# wide foot.



## jay777 (Dec 20, 2009)

Have a look at some Salomon boots. They seem to accommodate a wider foot. 

Not sure which ones have the Boa lacing system (never been a fan of it myself).


----------



## Deviant (Dec 22, 2009)

I have the burton rulers as well, really nice lightweight boot, super warm too. my foot is just a little wide. People say the rulers fit true to shoe size but I'm one example that does not, so make sure you try them on first.

I've also heard that about salomon boots, and I tried the BOA a few years back and hated it, just my opinion. The Rulers do have speed lacing if that's what youre looking for.


----------



## bluetroll (Oct 13, 2009)

i've got a wide foot... i ride k2 t1's.


----------



## ChubbyGuy (Mar 5, 2009)

I have the rulers and I have a regular width foot; they actually fit really snug. I dont think rulers are known as wide boots, but I could be wrong. I know there is a general consensus that 32 boots are wide, I have tried on many and find that theres a lot of room on either side of my foot. Like someone said, salomon has wide versions of boots so you can look into that too


----------



## legallyillegal (Oct 6, 2008)

Salomon's wide-specific is wide
Head is wide

i have wide feet
i used to be in K2 boots
now i'm in Vans boots


----------



## Johnny T (Jan 27, 2009)

I had Burton Rulers before I bought my Salomon Dialogue wides and there is a significant difference in the widths. If you have a legit wide foot (like myself) I would highly recommend the Salomon wide boots. I just wish I had discovered the Salomon boots earlier so I could have saved a bunch of money.


----------



## Guest (Dec 29, 2009)

*Wide Boots with Boa...a few options*

Still, looking for a wide fitting boot with Boa? Here's a few other options. You won't go wrong with Boa and the Boa system is guaranteed for the life of the boot.

- ThirtyTwo Lock or Focus Boa – Roomy toebox with a heat moldable Intuition liner.
- K2 T1DB or Maysis – Also a little roomier in the toe box with an Intuition heat moldable liner.
- Salomon Savage Boa – A little harder to find but runs a bit wider in the forefoot. 

I suggest trying on an many pairs as possible to find the right fit for your foot.

Check out Boa Technology | The Boa Lacing System | Dialed In Performance and you can see other manufacturers who carry boots featuring the Boa Lacing System.


----------



## Triple8Sol (Nov 24, 2008)

Salomon makes wide versions of some of their boots like the Dialogue, Malamute, Synapse.


----------



## Guest (Dec 29, 2009)

i wear k2 maysis and i got a wide foot


----------



## Guest (Feb 16, 2010)

*try dc*

i consider my feet to be wide and my dc judges from last year, which have the dual boa system fit me perfect. however, though the boot fit me perfect wide feet and all, i had trouble with the dual boa system giving me pressure points in one of my boots. i just ordered a two pairs of celsius cirrus boots which i also hear run a little wide too. i'll let you know how that goes.


----------
........
◆ Tasks to perform ◆
(A) In the wide-foot boot thread, condense the paragraph that begins "I had Burton Rulers before I bought" into a shorter version that keeps its main facts.
(B) According to the wide-foot boot thread, what kind of liner do the ThirtyTwo Lock and Focus Boa boots have?
(C) Copy the passage of the wide-foot boot thread starting at "I suggest trying" and ending at "Boa Lacing System.".
The material is not needed for any of this work.

Recorded data:
........
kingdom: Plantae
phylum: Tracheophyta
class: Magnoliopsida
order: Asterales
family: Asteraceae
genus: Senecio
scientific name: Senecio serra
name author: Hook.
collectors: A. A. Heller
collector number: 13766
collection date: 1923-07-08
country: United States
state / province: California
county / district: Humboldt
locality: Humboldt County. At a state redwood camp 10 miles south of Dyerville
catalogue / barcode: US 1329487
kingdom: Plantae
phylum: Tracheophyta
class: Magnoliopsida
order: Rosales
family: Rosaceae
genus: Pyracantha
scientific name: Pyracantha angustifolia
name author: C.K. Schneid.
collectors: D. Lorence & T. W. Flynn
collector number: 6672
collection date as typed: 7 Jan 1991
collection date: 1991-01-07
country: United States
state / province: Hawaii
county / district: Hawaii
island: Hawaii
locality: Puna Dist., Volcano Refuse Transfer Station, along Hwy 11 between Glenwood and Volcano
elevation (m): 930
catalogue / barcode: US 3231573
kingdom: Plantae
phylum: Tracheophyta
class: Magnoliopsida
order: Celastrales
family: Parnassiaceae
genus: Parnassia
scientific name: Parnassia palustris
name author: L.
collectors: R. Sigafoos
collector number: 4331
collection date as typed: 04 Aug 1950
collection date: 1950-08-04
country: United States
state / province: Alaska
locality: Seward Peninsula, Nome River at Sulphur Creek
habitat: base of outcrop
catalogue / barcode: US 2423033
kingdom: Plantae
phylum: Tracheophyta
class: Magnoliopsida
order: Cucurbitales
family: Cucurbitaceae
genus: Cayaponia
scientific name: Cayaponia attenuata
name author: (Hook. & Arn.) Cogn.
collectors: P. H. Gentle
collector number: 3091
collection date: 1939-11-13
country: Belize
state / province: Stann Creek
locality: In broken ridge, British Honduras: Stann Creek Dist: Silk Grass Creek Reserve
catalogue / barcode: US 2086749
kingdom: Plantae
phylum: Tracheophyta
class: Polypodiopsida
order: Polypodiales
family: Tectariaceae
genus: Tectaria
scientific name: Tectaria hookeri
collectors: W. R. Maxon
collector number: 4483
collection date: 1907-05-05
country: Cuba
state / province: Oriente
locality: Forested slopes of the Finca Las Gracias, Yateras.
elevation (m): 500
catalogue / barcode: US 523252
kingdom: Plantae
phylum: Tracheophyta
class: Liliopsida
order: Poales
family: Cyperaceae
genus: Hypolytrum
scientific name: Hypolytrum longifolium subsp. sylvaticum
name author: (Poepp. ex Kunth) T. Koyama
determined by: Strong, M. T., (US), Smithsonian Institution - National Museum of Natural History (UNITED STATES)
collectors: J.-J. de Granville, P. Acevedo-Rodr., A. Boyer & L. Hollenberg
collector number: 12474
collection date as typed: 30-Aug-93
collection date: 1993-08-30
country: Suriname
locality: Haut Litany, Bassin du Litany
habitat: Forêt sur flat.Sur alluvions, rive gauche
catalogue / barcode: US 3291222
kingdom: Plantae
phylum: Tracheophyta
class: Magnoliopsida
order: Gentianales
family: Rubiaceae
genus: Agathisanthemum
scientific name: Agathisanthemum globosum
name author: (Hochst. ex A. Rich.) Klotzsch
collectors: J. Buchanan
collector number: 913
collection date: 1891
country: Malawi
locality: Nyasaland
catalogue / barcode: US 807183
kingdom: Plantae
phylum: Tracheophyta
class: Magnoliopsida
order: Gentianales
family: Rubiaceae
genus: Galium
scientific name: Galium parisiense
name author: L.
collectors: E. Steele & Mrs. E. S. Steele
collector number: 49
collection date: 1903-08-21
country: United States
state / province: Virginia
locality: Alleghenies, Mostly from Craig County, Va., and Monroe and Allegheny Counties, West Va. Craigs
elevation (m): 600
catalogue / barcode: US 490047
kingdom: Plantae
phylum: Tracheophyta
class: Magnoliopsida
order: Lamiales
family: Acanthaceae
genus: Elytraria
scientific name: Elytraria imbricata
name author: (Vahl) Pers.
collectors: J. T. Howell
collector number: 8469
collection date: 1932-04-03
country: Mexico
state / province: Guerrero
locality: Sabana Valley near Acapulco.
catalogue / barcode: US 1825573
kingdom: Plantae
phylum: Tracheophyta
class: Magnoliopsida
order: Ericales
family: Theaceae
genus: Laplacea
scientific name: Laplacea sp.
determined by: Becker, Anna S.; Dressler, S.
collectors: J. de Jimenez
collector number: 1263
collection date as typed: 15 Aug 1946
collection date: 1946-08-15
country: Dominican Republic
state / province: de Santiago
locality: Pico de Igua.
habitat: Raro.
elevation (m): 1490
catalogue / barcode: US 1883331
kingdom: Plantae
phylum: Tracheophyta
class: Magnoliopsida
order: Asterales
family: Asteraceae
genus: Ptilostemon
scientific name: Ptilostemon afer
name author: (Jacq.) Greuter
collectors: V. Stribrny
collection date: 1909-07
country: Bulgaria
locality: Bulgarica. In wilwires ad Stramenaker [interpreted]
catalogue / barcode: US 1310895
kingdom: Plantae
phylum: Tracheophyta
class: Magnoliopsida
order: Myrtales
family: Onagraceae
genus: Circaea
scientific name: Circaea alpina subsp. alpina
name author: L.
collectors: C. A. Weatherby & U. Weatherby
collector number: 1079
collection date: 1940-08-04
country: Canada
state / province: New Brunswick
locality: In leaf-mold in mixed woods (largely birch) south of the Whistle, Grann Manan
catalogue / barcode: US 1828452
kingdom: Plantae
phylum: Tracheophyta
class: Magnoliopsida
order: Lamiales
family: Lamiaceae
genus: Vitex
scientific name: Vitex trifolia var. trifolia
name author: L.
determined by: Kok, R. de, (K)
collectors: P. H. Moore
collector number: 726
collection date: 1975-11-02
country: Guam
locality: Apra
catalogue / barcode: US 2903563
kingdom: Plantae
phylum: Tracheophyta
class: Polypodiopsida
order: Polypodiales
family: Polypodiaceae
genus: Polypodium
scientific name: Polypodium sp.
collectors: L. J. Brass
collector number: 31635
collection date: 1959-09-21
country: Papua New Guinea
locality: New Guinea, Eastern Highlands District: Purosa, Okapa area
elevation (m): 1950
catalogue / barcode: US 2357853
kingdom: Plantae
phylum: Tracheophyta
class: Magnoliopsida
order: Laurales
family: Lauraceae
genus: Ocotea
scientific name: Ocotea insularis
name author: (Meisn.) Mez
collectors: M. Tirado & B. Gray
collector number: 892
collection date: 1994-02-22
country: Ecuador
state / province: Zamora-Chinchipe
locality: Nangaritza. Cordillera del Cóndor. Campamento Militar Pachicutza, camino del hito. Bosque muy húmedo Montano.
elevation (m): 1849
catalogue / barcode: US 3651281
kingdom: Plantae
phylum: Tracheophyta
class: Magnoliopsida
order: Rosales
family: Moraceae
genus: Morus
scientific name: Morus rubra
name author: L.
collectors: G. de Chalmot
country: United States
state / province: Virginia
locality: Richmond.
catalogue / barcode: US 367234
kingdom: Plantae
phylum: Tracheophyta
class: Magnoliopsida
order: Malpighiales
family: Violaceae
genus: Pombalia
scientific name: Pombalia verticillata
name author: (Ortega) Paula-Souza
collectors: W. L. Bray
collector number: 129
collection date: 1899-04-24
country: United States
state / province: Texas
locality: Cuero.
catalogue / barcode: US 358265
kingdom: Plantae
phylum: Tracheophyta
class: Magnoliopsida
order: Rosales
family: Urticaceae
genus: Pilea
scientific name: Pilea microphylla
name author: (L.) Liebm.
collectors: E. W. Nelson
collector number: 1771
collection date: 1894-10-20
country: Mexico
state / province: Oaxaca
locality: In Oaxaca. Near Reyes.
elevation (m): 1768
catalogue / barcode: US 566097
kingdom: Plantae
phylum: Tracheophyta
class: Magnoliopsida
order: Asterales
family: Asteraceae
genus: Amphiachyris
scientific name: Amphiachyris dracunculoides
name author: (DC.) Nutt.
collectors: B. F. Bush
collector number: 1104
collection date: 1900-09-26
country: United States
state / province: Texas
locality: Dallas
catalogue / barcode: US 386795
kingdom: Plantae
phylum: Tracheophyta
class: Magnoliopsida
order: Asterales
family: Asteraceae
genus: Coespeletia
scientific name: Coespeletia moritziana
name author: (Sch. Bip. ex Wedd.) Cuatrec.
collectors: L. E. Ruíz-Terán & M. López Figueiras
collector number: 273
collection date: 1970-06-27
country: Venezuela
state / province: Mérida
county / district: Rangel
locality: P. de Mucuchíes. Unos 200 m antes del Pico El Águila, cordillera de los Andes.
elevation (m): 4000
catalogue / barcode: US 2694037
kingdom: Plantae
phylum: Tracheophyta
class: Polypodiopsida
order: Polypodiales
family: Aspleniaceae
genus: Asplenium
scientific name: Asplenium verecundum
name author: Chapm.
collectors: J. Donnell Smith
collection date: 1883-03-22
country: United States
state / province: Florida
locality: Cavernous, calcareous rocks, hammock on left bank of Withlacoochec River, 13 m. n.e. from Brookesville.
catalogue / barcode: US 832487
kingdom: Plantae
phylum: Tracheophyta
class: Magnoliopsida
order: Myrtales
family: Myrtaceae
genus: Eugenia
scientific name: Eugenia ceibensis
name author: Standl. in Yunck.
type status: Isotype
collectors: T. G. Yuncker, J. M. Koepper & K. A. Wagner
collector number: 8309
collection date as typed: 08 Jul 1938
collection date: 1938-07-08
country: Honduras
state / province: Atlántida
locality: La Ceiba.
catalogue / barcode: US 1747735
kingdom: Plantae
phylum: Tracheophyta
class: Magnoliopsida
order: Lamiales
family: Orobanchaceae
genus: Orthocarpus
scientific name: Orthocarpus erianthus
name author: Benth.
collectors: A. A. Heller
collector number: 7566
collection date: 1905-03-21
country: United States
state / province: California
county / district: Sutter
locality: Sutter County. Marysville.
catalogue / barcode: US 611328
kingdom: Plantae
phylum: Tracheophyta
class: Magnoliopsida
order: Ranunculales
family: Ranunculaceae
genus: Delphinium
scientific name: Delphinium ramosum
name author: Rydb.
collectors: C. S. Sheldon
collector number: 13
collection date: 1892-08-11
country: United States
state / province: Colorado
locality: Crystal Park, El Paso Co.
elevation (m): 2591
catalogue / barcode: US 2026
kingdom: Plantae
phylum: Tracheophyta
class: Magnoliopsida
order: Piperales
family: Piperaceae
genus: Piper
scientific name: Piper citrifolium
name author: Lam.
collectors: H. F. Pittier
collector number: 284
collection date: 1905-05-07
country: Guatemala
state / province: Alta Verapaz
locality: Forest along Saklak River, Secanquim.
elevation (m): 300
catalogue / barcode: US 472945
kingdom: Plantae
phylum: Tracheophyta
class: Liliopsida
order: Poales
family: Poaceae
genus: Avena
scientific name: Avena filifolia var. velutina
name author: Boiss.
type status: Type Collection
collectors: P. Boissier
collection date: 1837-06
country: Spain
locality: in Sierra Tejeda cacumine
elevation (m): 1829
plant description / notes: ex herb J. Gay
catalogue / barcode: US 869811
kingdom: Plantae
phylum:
........
◆ Results ◆
(A) The writer switched from Burton Rulers to Salomon Dialogue wides and found a significant difference in width. For a truly wide foot, the writer strongly recommends Salomon wide boots and wishes they had been found sooner to save money.

(B) A heat moldable Intuition liner.

(C)
I suggest trying on an many pairs as possible to find the right fit for your foot.

Check out Boa Technology | The Boa Lacing System | Dialed In Performance and you can see other manufacturers who carry boots featuring the Boa Lacing System.